Comfort women

By guest author Dot Walsh

Comfort women peace rally
Peace rally with “comfort women” and friends at Japanese embassy in Korea. Photo by Andrea LeBlanc; used with permission.

Comfort women were women and girls forced into prostitution by the Japanese government during World War II.  The name “comfort women” was taken from a Japanese word meaning prostitute.

In reality these women were sex slaves for the military. The recruitment was not voluntary but often involved being kidnapped from countries taken over by the Japanese army.

A recent article in the New York Times highlighted a speech given by Mr. Hashimoto, the mayor of Osaka, who maintained that “comfort women” served a useful purpose: “When soldiers are risking their lives by running through storms of bullets, and you want to give these emotionally charged soldiers a rest somewhere, it’s clear that you need a comfort women system.”

In 2007, Andrea LeBlanc and I joined Japanese peacemakers in Korea on a journey modeled after the Peace Abbey’s Stonewalk. The intention of the Japanese was to apologize for the atrocities committed against the Korean people including the tragedy of the “comfort women.”

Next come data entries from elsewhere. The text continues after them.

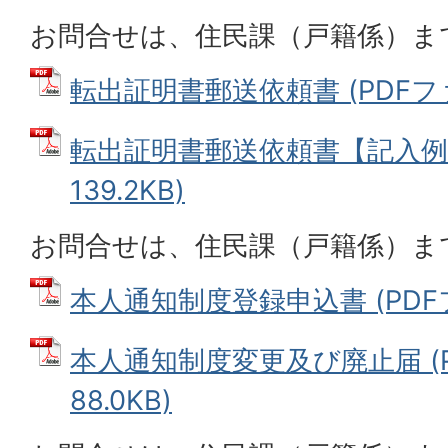
お問合せは、住民課（戸籍係）ま
転出証明書郵送依頼書 (PDFファイ
転出証明書郵送依頼書【記入例】
139.2KB)
お問合せは、住民課（戸籍係）ま
本人通知制度登録申込書 (PDFファ
本人通知制度変更及び廃止届 (P
88.0KB)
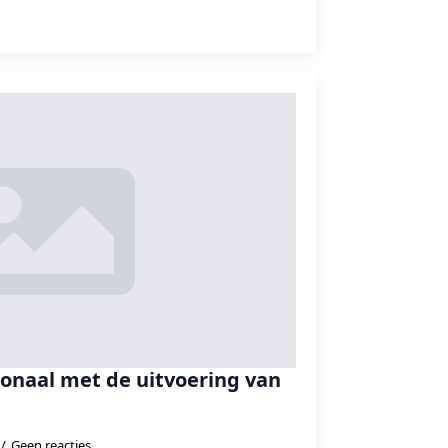
ionaal met de uitvoering van
Geen reacties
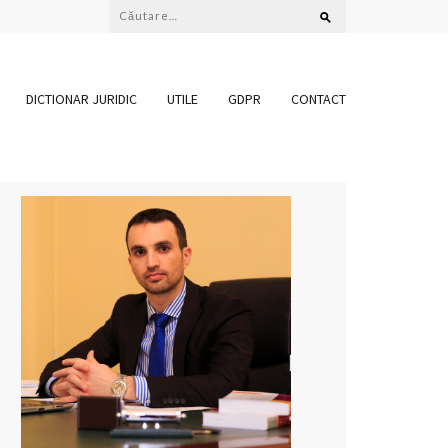
Caută
după:
DICTIONAR JURIDIC
UTILE
GDPR
CONTACT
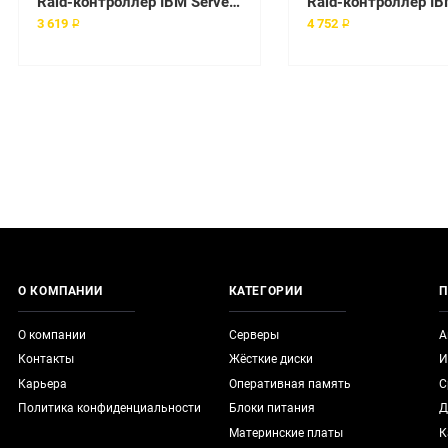
Raid-контроллер IBM ServeRAID MR10k w/o battery [46M0826]
3 619 ₽
4 752 ₽
О КОМПАНИИ
КАТЕГОРИИ
П
О компании
Серверы
А
Контакты
Жёсткие диски
И
Карьера
Оперативная память
С
Политика конфиденциальности
Блоки питания
Д
Материнские платы
К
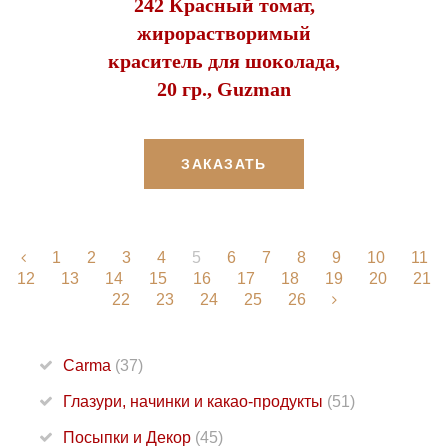
242 Красный томат,
жирорастворимый
краситель для шоколада,
20 гр., Guzman
ЗАКАЗАТЬ
1
2
3
4
5
6
7
8
9
10
11
12
13
14
15
16
17
18
19
20
21
22
23
24
25
26
Carma
(37)
Глазури, начинки и какао-продукты
(51)
Посыпки и Декор
(45)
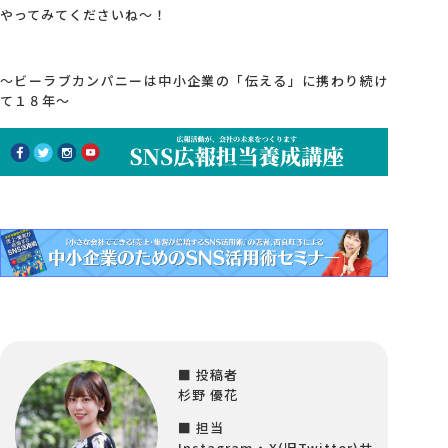
やってみてくださいね～！
～ビーラブカンパニーは中小企業の「伝える」に携わり続け
て１８年～
■ 投稿者
杉野 優花
■ 担当
Instagram・X(旧Twitter)サ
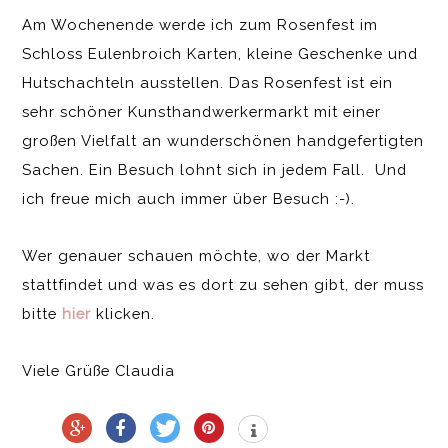
Am Wochenende werde ich zum Rosenfest im
Schloss Eulenbroich Karten, kleine Geschenke und
Hutschachteln ausstellen. Das Rosenfest ist ein
sehr schöner Kunsthandwerkermarkt mit einer
großen Vielfalt an wunderschönen handgefertigten
Sachen. Ein Besuch lohnt sich in jedem Fall. Und
ich freue mich auch immer über Besuch :-).
Wer genauer schauen möchte, wo der Markt
stattfindet und was es dort zu sehen gibt, der muss
bitte
hier
klicken.
Viele Grüße Claudia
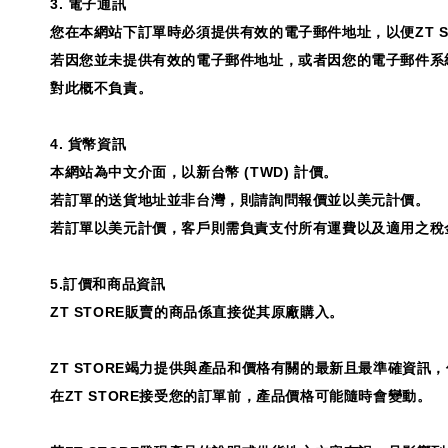
3.
電子通訊
您在本網站下訂單時必須提供有效的電子郵件地址，以便
ZT 
若因您並未提供有效的電子郵件地址，或者因您的電子郵件系
對此概不負責。
4.
貨幣資訊
本網站為中文介面，以新台幣
(TWD)
計價。
若訂單的送貨地址並非台灣，則請詢問報價並以美元計價。
若訂單以美元計價，客戶則需負責支付所有運費以及適用之稅
5.
訂價和商品資訊
ZT STORE
販賣的商品係直接從其原廠購入。
ZT STORE
竭力提供與產品和價格有關的最新且最準確資訊，
在
ZT STORE
接受您的訂單前，產品價格可能隨時會變動。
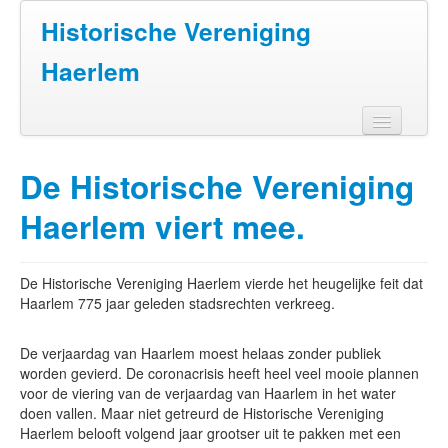
Historische Vereniging
Haerlem
Home
De Historische Vereniging
Doen
Haerlem viert mee.
Zien
Lezen
De Historische Vereniging Haerlem vierde het heugelijke feit dat
Haarlem 775 jaar geleden stadsrechten verkreeg.
Over ons
De verjaardag van Haarlem moest helaas zonder publiek
Contact
worden gevierd. De coronacrisis heeft heel veel mooie plannen
voor de viering van de verjaardag van Haarlem in het water
doen vallen. Maar niet getreurd de Historische Vereniging
Haerlem belooft volgend jaar grootser uit te pakken met een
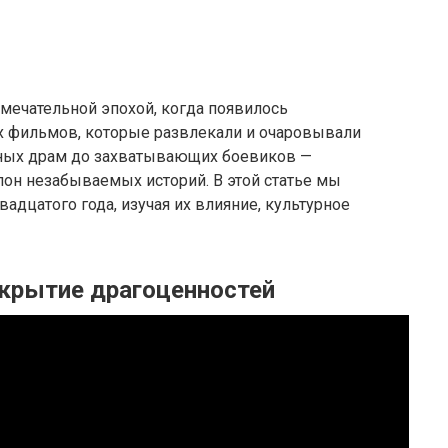
мечательной эпохой, когда появилось
х фильмов, которые развлекали и очаровывали
льных драм до захватывающих боевиков —
он незабываемых историй. В этой статье мы
адцатого года, изучая их влияние, культурное
скрытие драгоценностей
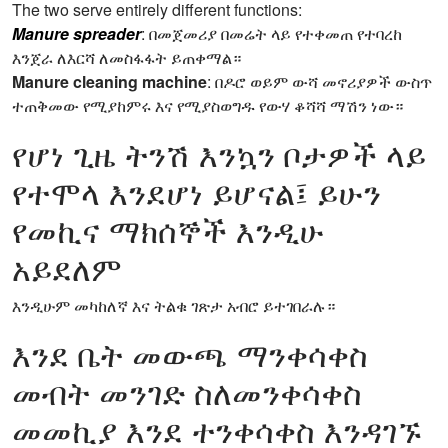
The two serve entirely different functions:
Manure spreader
: በመጀመሪያ በመሬት ላይ የተቀመጠ የተባረከ
እንጀራ ለእርሻ ለመስፋፋት ይጠቀማል።
Manure cleaning machine
: በዶሮ ወይም ውሻ መኖሪያዎች ውስጥ
ተጠቅመው የሚያከምሩ እና የሚያስወግዱ የውሃ ቆሻሻ ማሽን ነው።
የሆነ ጊዜ ትንሽ እንኳን ቦታዎች ላይ
የተሞላ እንደሆነ ይሆናል፤ ይሁን
የመኪና ማክሰኞች እንዲሁ
አይደለም
እንዲሁም መካከለኛ እና ትልቁ ገጽታ አብሮ ይተገበራሉ።
እንደ ቤት መውጫ ማንቀሳቀስ
መብት መንገድ ስለመንቀሳቀስ
መመኪያ እንደ ተንቀሳቀስ እንዳገኙ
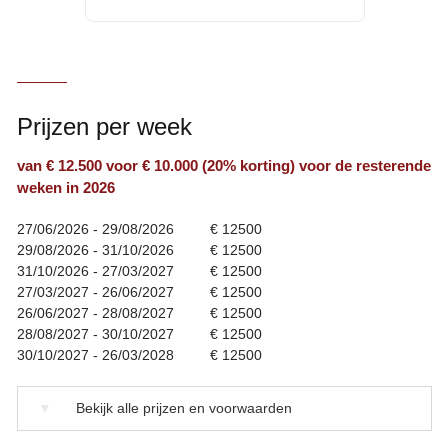
Prijzen per week
van € 12.500 voor € 10.000 (20% korting) voor de resterende
weken in 2026
27/06/2026 - 29/08/2026
€ 12500
29/08/2026 - 31/10/2026
€ 12500
31/10/2026 - 27/03/2027
€ 12500
27/03/2027 - 26/06/2027
€ 12500
26/06/2027 - 28/08/2027
€ 12500
28/08/2027 - 30/10/2027
€ 12500
30/10/2027 - 26/03/2028
€ 12500
▼
Bekijk alle prijzen en voorwaarden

During the journey we visited a home for the aging “comfort women,” many of whom had never been able to marry or have a normal life because of the stigma of what had happened to them. We were invited to stay overnight and to meet the women who lived there.  On the property is a museum with graphic pictures of the events that brought them to this place. Many of the survivors bear emotional scars that have never healed.

The following day we pulled the stone to the front door of the Japanese embassy where a vigil is held every week. For Andrea and me, it was an honor to be in the company of these women whose gentle spirits and commitment to speaking truth to power was inspiring.

During the occupation as many as 200,000 or more women (estimated numbers) were confined as sex slaves.